A couple of things I have discovered about Wattpad while using it.
You can post any amount of material you want. Some people just post excerpts, rather than posting the entire book. But you gain fans, and readers with every posting. So if you only post the excerpt, you won’t collect as many readers, which means you won’t acquire as much exposure. I know several people now who have posted excerpts in the hope the scene will hook the reader, but I’m not aware of anyone actually selling a book from doing this.

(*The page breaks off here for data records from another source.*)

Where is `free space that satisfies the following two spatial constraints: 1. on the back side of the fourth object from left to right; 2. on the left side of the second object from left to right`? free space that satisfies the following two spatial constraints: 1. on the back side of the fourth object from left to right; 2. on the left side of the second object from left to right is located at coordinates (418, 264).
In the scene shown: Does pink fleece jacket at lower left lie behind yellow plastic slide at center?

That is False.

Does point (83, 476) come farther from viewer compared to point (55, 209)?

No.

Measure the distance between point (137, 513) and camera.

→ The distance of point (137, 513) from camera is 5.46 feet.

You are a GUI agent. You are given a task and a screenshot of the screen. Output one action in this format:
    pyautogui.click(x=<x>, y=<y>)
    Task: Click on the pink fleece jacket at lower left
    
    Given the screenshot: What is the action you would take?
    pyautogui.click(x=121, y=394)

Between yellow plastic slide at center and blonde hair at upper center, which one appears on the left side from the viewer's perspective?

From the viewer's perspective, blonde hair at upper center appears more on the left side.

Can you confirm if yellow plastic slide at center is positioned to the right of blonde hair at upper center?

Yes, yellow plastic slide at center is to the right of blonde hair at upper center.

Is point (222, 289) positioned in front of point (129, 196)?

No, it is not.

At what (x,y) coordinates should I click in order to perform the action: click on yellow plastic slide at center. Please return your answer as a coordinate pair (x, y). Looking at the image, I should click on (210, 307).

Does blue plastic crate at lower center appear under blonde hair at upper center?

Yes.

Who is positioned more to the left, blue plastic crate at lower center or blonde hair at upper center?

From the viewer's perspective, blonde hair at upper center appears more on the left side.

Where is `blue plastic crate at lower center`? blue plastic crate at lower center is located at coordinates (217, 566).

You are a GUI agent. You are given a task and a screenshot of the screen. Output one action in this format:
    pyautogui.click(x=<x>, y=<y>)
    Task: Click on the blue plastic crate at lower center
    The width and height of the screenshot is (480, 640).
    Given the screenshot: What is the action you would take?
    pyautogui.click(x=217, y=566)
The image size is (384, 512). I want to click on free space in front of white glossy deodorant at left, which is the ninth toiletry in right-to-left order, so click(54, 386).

Updating regularly is the surest way to acquire readers and hopefully sales. I try to post a new scene three times a week. After every upload I usually gain one to two new fans. I’m not sure how many Wattpad readers are buying the book now, the only way I know I’ve made a sale is if the readers tell me through email, or through the comments section that they’ve bought it.
I think the biggest thing to remember about Wattpad, is that not every book is going to be a hit. Some books get discovered, gets tons of comments and tons of votes- while others sit there with only one or two reads on them. This is true within publishing in general, though. In some ways Watt pad is a micro-pool of the larger publishing pool in general.
But it’s free, it’s exposure, and it’s full of readers you probably wouldn’t have reached otherwise. So it’s a win-win as far as I’m concerned.
Jolyn btw, has just published her first novella through Amazon. The book is called CONNECTED, and was originally written on the Wattpad site.
Jolyn is a perfect example of using Wattpad to promote yourself and your work. She has a platform and a fan base I’m totally jealous of. LoL
Please join me in wishing Jolyn many sales and a long publishing career as she takes this first step into Indie publishing.